The Union forces, now lead by General George Meade for only a few days, were determined to halt Lee’s invasion of the North and, doing so, reverse the course of a war they seemed to be losing.

The Battle of Gettysburg is generally considered the turning point in the Civil War. 

Lee, defeated, never mounted another offensive campaign, and once Ulysses S. Grant took over the Union Army, the two men pushed their killing machines against each other until one wore out.

The inhumanity after Gettysburg can be remembered in General William Tecumseh Sherman’s scorched earth march across the South, burning Atlanta to the ground, destroying civilian lives and livelihoods without anything resembling remorse, its results later portrayed in Gone With The Wind.

By the time it was over, only a fool believed the  states reunited under law were one nation in anything but a legal association. 

One hundred and fifty years later, the battle scars can be found from Pennsylvania fanning out across the South, the simmering distrust and resentment barely below the surface.

The bitter legacy of the war lives on. 

Abraham Lincoln's Gettysburg Address 1863

Invited to speak at the dedication of the Soldiers’ National Cemetery in Gettysburg, four months after the battle, Lincoln was asked only to make a “few appropriate remarks.”

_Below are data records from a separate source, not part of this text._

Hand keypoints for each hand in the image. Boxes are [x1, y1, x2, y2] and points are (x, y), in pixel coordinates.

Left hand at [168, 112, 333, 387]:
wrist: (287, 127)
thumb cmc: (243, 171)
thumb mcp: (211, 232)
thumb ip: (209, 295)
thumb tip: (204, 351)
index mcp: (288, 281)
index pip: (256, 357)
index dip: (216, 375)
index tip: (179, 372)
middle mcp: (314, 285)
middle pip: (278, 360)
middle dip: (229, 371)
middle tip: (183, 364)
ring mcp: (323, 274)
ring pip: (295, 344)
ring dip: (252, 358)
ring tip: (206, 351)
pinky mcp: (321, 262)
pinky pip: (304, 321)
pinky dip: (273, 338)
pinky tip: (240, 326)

Following a two hour oration by Edward Everett Horton, he changed the meaning of the war and its implications in just two minutes. Read the text here.

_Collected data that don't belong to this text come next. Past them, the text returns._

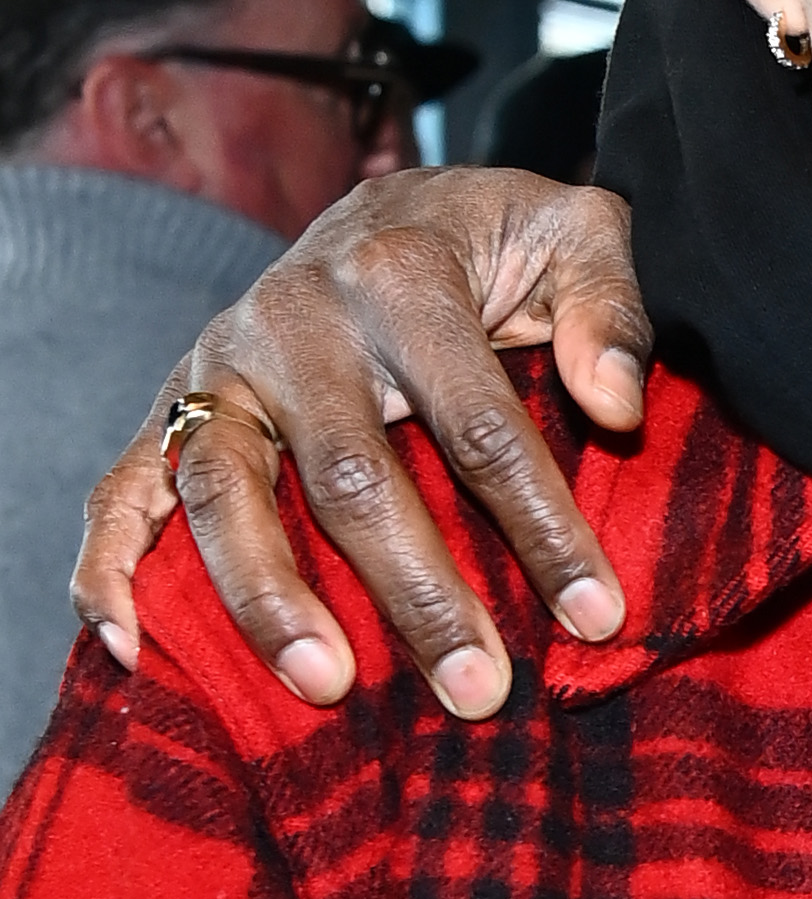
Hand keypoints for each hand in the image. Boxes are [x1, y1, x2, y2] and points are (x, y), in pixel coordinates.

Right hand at [72, 169, 652, 716]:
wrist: (388, 206)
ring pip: (227, 490)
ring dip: (270, 599)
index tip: (595, 616)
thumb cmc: (492, 240)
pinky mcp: (172, 404)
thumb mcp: (573, 232)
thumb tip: (615, 404)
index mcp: (399, 274)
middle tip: (478, 691)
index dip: (542, 524)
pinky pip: (123, 489)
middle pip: (350, 473)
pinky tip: (128, 650)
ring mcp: (220, 366)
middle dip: (418, 592)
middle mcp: (294, 320)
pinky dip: (109, 570)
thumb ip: (607, 306)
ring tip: (327, 687)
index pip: (479, 422)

Back to the Battle of Gettysburg, apart from the retrospective historical view that suggests it was the crucial battle that changed the war, it’s significance has expanded because of Abraham Lincoln’s Gettysburg Address.

Lessons From Gettysburg and the Civil War - Mementoes

What did we learn from the Civil War?

We learned that the right leadership can stir passions that inspire men and boys to sacrifice everything up to and including their lives on behalf of a principle. We learned that savagery can be cultivated in people who, outside the war, are gentle and kind.

In a war in which many brothers died, sometimes fighting on different sides, we learned that leaders can goad civilians into horrific battles to achieve goals they may never benefit from, even if they survive.

Current history suggests we also learned that a nation as big and inclusive as the United States is not guaranteed internal peace by its principles or best intentions. Roping individual states into unnatural unity has consequences.

All politics are local, and no war will ever change that, here or anywhere else.